All his resolutions to be cold and distant were swept away. He had the feeling that in a friendless universe here was somebody who was fond of him and was glad to see him.
A smile of such importance deserves analysis, and in this case repays it..."

Of course, one could quote an entire Wodehouse novel, but I won't do that! 

And yes, I am aware that that is not a steamer trunk. It fitted better as a small overnight bag. =P 

Moleskine Cahier, no refs, June-July 2009

Sunday, December 5, 2010

Quotes: Pride and Prejudice

I'm in a classics mood, and it's a long time since I drew anything from Pride and Prejudice. 
This was started last night, while I was feeling very sorry for myself indeed with a bout of terrible hayfever – I didn't get much done =P – and finished tonight. I chose a random scene, which happened to be the dance at Netherfield. 

I used a photo from, I think, Becoming Jane as a basic pose starter.
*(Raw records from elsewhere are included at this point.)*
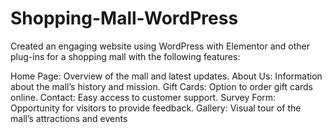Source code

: # Shopping-Mall-WordPress

Created an engaging website using WordPress with Elementor and other plug-ins for a shopping mall with the following features:

Home Page: Overview of the mall and latest updates.
About Us: Information about the mall’s history and mission.
Gift Cards: Option to order gift cards online.
Contact: Easy access to customer support.
Survey Form: Opportunity for visitors to provide feedback.
Gallery: Visual tour of the mall’s attractions and events
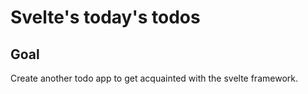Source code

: # Svelte's today's todos

<!-- ## [Live Demo]() -->

## Goal

Create another todo app to get acquainted with the svelte framework.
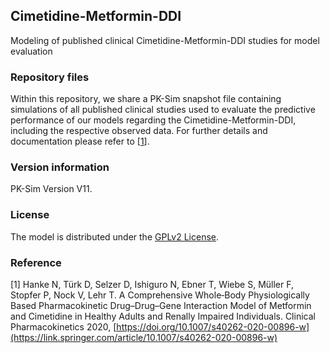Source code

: ## Cimetidine-Metformin-DDI
Modeling of published clinical Cimetidine-Metformin-DDI studies for model evaluation

### Repository files
Within this repository, we share a PK-Sim snapshot file containing simulations of all published clinical studies used to evaluate the predictive performance of our models regarding the Cimetidine-Metformin-DDI, including the respective observed data. For further details and documentation please refer to [[1](#reference)].

### Version information
PK-Sim Version V11.

### License
The model is distributed under the [GPLv2 License](https://github.com/Open-Systems-Pharmacology/Suite/blob/develop/LICENSE). 

### Reference
[1] Hanke N, Türk D, Selzer D, Ishiguro N, Ebner T, Wiebe S, Müller F, Stopfer P, Nock V, Lehr T. 
A Comprehensive Whole‑Body Physiologically Based Pharmacokinetic Drug–Drug–Gene Interaction Model of Metformin and Cimetidine in Healthy Adults and Renally Impaired Individuals. Clinical Pharmacokinetics 2020, [https://doi.org/10.1007/s40262-020-00896-w](https://link.springer.com/article/10.1007/s40262-020-00896-w)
I've seen this dance step in a number of adaptations, and it seemed fitting. 

"It is your turn to say something now, Mr Darcy. I talked about the dance, and you ought to make some kind of remark on the size of the room, or the number of couples."

I was happy with Mr Darcy right up until I finished Lizzy... now I'm not so sure. I may go back on fix him up at some point, you never know. 

0.5 Mechanical pencil with #B lead in Moleskine Sketchbook. 

Friday, December 3, 2010

Sketch: Watching

Further antidote to drawing prosaic items with clean, joined-up, colour-in-able lines!
I was doing image research on google, and came across a promotional still of Taylor Swift singing 'Love Story'. I'm just about the worst at keeping up with modern music, but it was such a pretty picture, and I used it as a basis for this sketch:

I wasn't bothered in the slightest about getting a good likeness, and I played around with an entirely imaginary dress. Much fun was had. =)

#B 0.5 mechanical pencil in moleskine sketchbook.

Wednesday, December 1, 2010

Sketch: The Court Jester

Again, there is nothing creative about this – just an exercise in brainlessness to have a bit of fun. 
I've been working on a series of linework illustrations for an educational publisher, which is certainly expanding the number of things that I draw – within the past few days I've drawn streetscapes, witchetty grubs, oysters, a scull, colonial children, an Australian colonist... and lots more. So I wasn't really in the mood to think while I was sketching. =P 

I've been reading Cornelia Baker's The Court Jester, published in 1906, with charming black and white illustrations by Margaret Ely Webb and Margaret H Deveneau.  

This is a detail of one of Margaret Ely Webb's contributions – not entirely accurate, as the copy I had wasn't very large, but a lot of fun to do. I like playing around with linework. 

0.2 Artline Drawing System fineliner in Moleskine sketchbook.